US Treasury says crypto mixers aren’t just for criminals

Source Cryptopolitan

Crypto mixers are not the exclusive domain of criminals, according to the US Department of the Treasury. According to a report it submitted to the US Congress, many individuals rely on these tools for legitimate privacy reasons when conducting transactions on public blockchains.

Although regulators worry about illegal activity, the Treasury’s discovery suggests that the privacy tools criminals misuse are also important to the average person who wants to control his own financial information.

Crypto mixers are services that attempt to conceal the source and the destination of cryptocurrency transactions. Blockchains like Bitcoin and Ethereum are public ledgers, and anybody can view transactions if they know the wallet address. 

People who often use cryptocurrencies for everyday payments might opt for mixers to avoid revealing personal financial data, the report noted. For example, a person sending money to a charity or paying a supplier does not necessarily want the rest of their transaction history visible on a public blockchain. 

Legally authorized users may use mixers to protect private information, such as wealth, commercial receipts, or charitable donations, the Treasury said. 

Since the records on the blockchain are permanent and publicly accessible, privacy tools can help people avoid revealing information that could expose them to fraud, theft, or unwanted attention. 

Regulators warn mixers help criminals hide funds

While considering lawful uses, the Treasury added that mixers can be abused to conceal illicit financial activities. The report cautions that some decentralized or “non-custodial” mixers are frequently tied to money laundering and other crimes. 

They have no central company operating the service, making them more difficult for authorities to regulate or investigate. 

According to the Treasury, cybercriminal organizations have used these tools to transfer stolen digital assets. Hackers affiliated with Lazarus Group — a cybercrime network reportedly tied to the government of North Korea — have used mixers in some instances to hide stolen funds during crypto exchange hacks, the agency reports. 

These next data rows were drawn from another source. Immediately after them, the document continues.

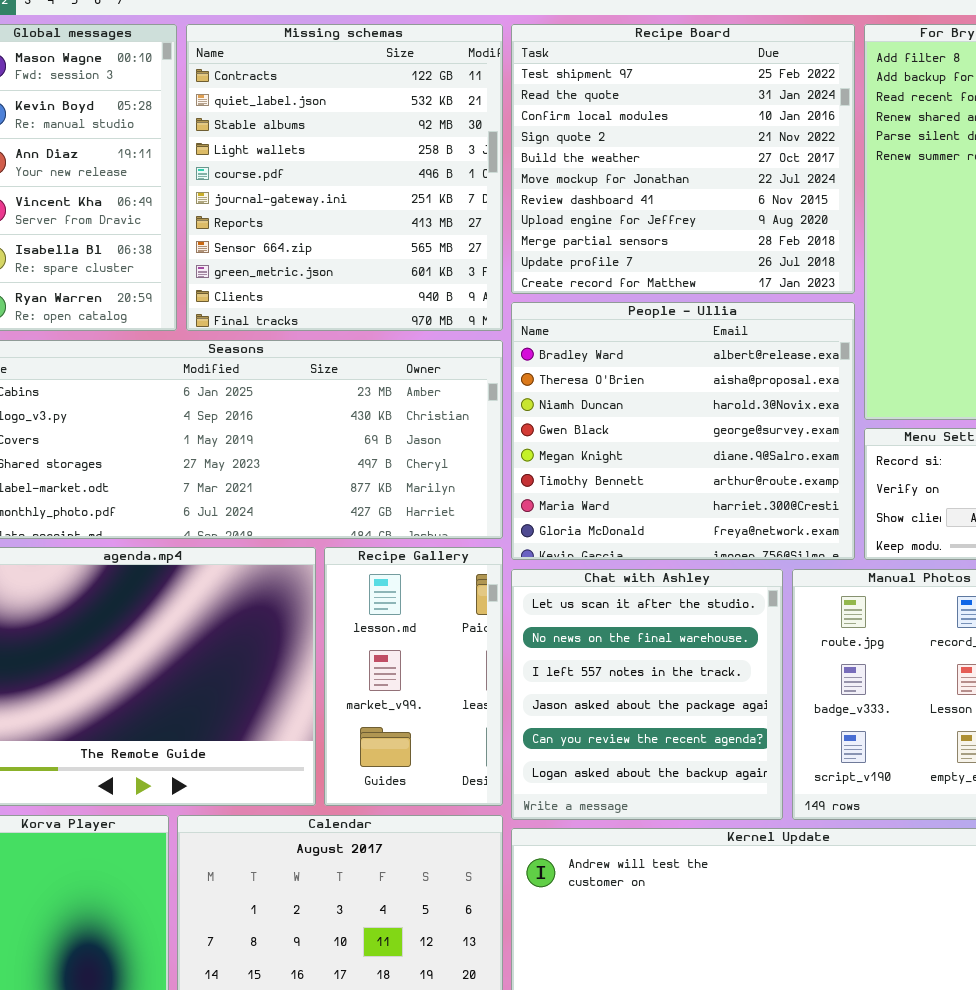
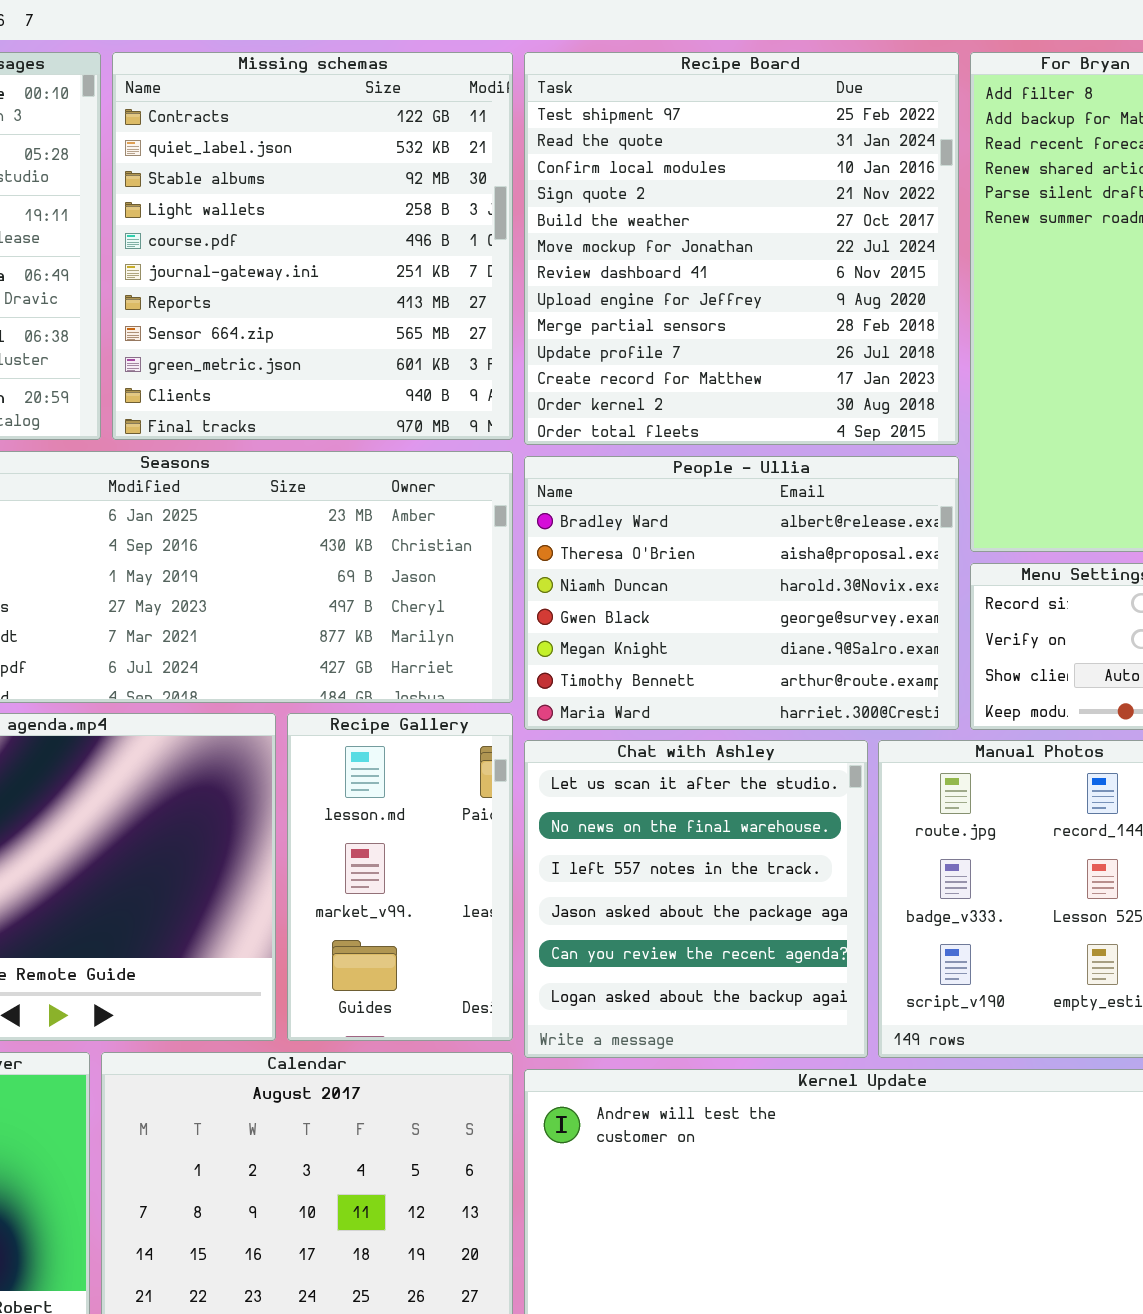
Recipe Board: [511,24,855,294] -> [524,52,959,445], resized
People - Ullia: [511,302,855,560] -> [524,456,959,730], resized

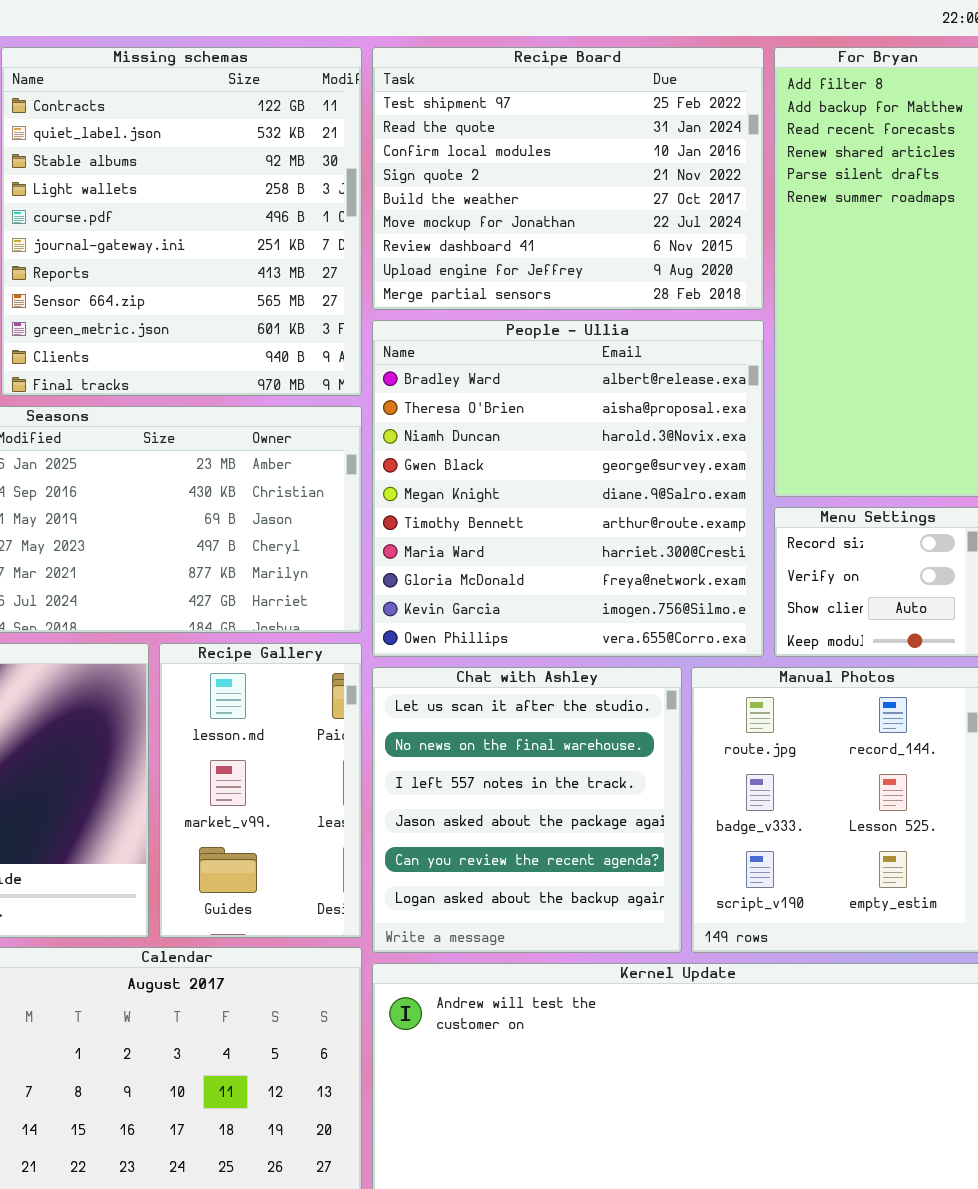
Recipe Board: [524,52,959,445] -> [372,47,764,310], resized
People - Ullia: [524,456,959,730] -> [372,320,764,657], resized

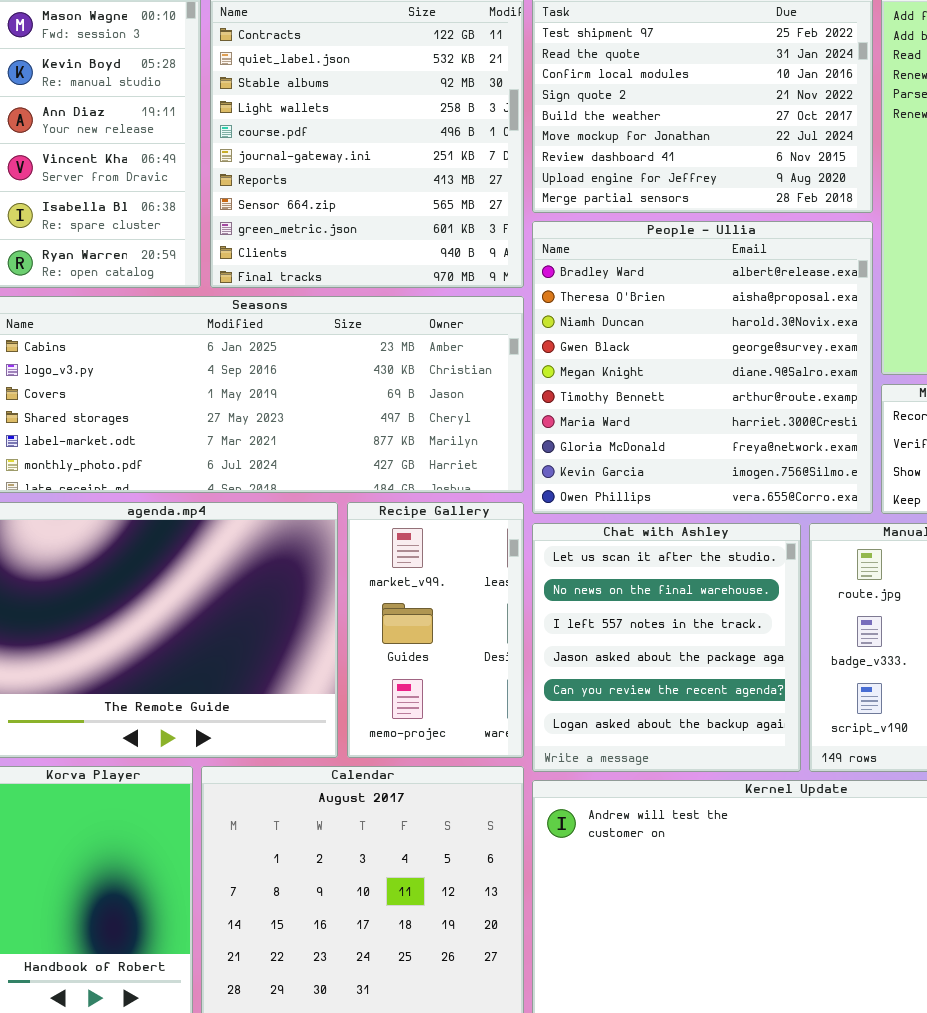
Recipe Gallery: [159,643,362,938] -> [347,502,524,758], scrolled down 1 row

The agency said that so-called “custodial mixers,” which can temporarily take control of users’ funds while mixing them, could yield information that investigators can use to trace suspicious transactions. 

Since identifiable companies operate these services, regulators may be able to compel them to follow financial laws or to provide user data as appropriate. 

But decentralized mixers lack a central operator, which makes enforcement vastly more complicated.

Governments push tighter crypto oversight as privacy debate grows

The Treasury’s report comes amid growing global discussion about financial privacy related to digital assets. Starting in 2025, US lawmakers sought new regulations to expand identity verification requirements for crypto services. 

One of the proposals that has garnered the most attention for this debate is the Digital Asset Market Clarity Act of 2025 (aka CLARITY bill). Advocates say the legislation would bring clarity to the regulation of digital assets, while opponents say some provisions could compel more platforms to gather people’s personal data. 

The traditional “know-your-customer” rules that govern blockchain apps risk diminishing the decentralized and open-access features that make blockchain — in part — popular, as those in decentralized finance have noted.

Policy executive Alexander Grieve at the crypto investment firm Paradigm has previously cautioned that vague legal language may leave software developers open to liability in building privacy-focused tools.

There are worries that future government-backed digital currencies could intensify financial surveillance. So has investor Ray Dalio, who warned that central bank digital currencies would also empower regulators to monitor financial behavior more closely than existing banking systems do. 

And with new governments eager to police digital currencies, the Treasury’s study points out the privacy-versus-security conundrum. But systems or devices designed to protect the privacy of financial information can also make it more difficult to detect illegal conduct.